CONSIGNES ▸
• a. Recopiez, dans le texte sur la vérité et la politique, le passage qui va de "La contingence comme" jusqu'à "poiesis ou production)".
• b. Pour chaque affirmation, indiquez par oui ou par non si elle concorde avec le texte sur la vérité et la politique, et citez les mots du texte qui tranchent. (i) L'exemple donné de vérité de fait est l'invasion de la Belgique par l'Allemagne en 1914. (ii) Les vérités de fait sont présentées comme moins fragiles que les vérités de raison. (iii) Le mensonge peut s'opposer aux vérités de fait.

TEXTE ▸
----------------

Elle ne prend pas un point de vue moraliste : "ne contiennent pas de prescription quant à ce qu'il faut penser ou aux vérités qu'il convient d’affirmer" (CC) Double question : "Est-il de l'essence même de la vérité d'être impuissante et de l'essence même du pouvoir d'être trompeur ?" (VP)

les faits et les évènements constituent "la texture même du domaine politique" (VP)

LA PLACE DU MENSONGE EN POLITIQUE

VÉRITÉ ET POLITIQUE

Vérité rationnelle et vérité de fait

L'une repose sur le raisonnement : vérité mathématique, scientifique ou philosophique dans l'ordre de solidité. Exemple : "La somme des angles d'un triangle est égale à deux angles droits"

L'autre concerne ce qui advient dans le monde et qui aurait pu être autrement : porte sur le passé et est encore plus fragile. Exemple : "en 1914 l'Allemagne a envahi la Belgique"

Le conflit entre vérité et politique

Opposition entre deux modes d'existence, le philosophe et le citoyen. Tension entre ce qui relève de la vérité et les "opinions toujours changeantes du citoyen" (VP)

Vérité vs Opinion : théorie, pensée vs action, politique Par nature différentes : l'une s'impose, elle est coercitive ("au-delà de l'accord du consentement"(VP)), l'autre fait question de débats. "Quand on la considère d'un point de vue de la politique, la vérité a un caractère despotique"

Le politique doit viser l'impartialité, cad "discerner parmi le plus grand nombre d'opinions"

La singularité des vérités de fait et la tendance à faire croire

Contingence et fragilité

La contingence comme condition de possibilité du "faire croire" trompeur

Deux modalités spécifiques du mensonge (outre le mensonge le plus flagrant, consistant à énoncer sciemment quelque chose de faux)

Encore plus fragiles que les vérités de raison du fait de leur lien plus substantiel à la politique et aussi leur contingence (de cette contingence résulte une marge de manoeuvre, la praxis ou action et la poiesis ou production)

Les vérités ne peuvent pas être déduites, les faits "n'ont aucune raison décisive d’être ce qu'ils sont"(VP). Donc la raison peut avoir tendance à subordonner les faits à des raisonnements

Mais c'est illusoire: la liberté humaine consiste à se tenir en dehors de l'enchainement déterminé des causes et des effets, à introduire de la nouveauté dans le monde

Différents types de vérités => différents types de contraire Les deux premières vérités rationnelles s'opposent à "l'erreur" et à l'"ignorance", la troisième à l'"illusion ou l'opinion" Aux vérités de fait on peut aussi opposer le mensonge.

----------------

MATÉRIEL SOURCE ▸
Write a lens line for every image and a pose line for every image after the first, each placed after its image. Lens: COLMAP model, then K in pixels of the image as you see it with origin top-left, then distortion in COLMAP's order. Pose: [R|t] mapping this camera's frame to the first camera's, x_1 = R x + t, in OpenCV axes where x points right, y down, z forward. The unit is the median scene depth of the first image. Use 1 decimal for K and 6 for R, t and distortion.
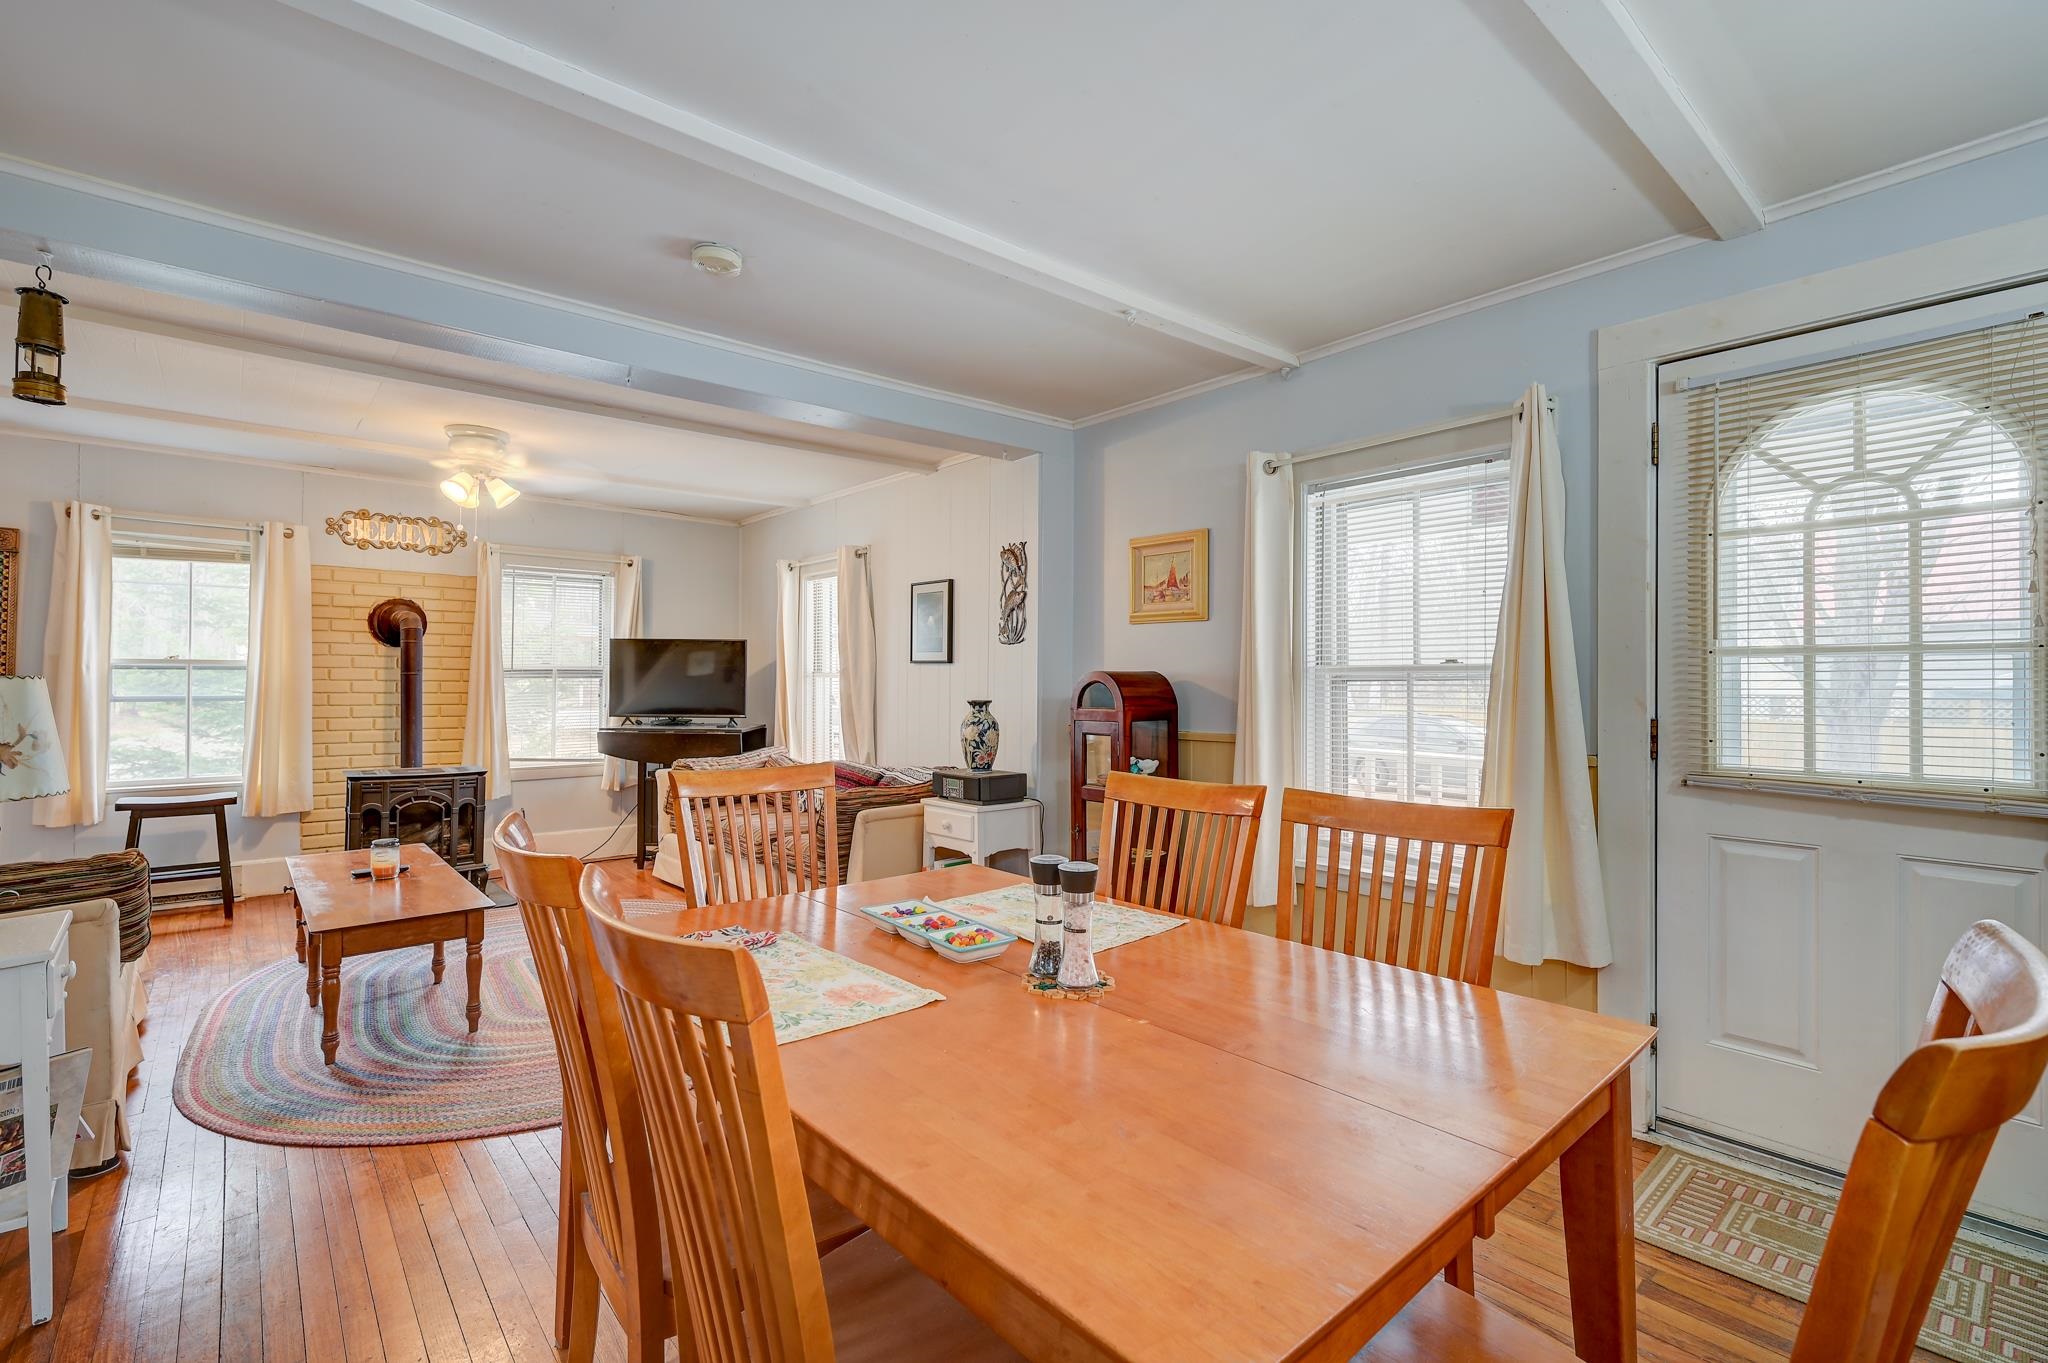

----------------

CORRIGÉ ▸
• a.
La contingence comme condition de possibilité du "faire croire" trompeur

Deux modalités spécifiques du mensonge (outre le mensonge le plus flagrant, consistant à énoncer sciemment quelque chose de faux)

Encore plus fragiles que les vérités de raison du fait de leur lien plus substantiel à la politique et aussi leur contingence (de cette contingence résulte une marge de manoeuvre, la praxis ou action et la poiesis ou production)

• b.
(i) Oui : "en 1914 l'Allemagne a envahi la Belgique".
(ii) Non : "Encore plus fragiles que les vérités de raison".
(iii) Oui : "Aux vérités de fait on peut aussi opposer le mensonge."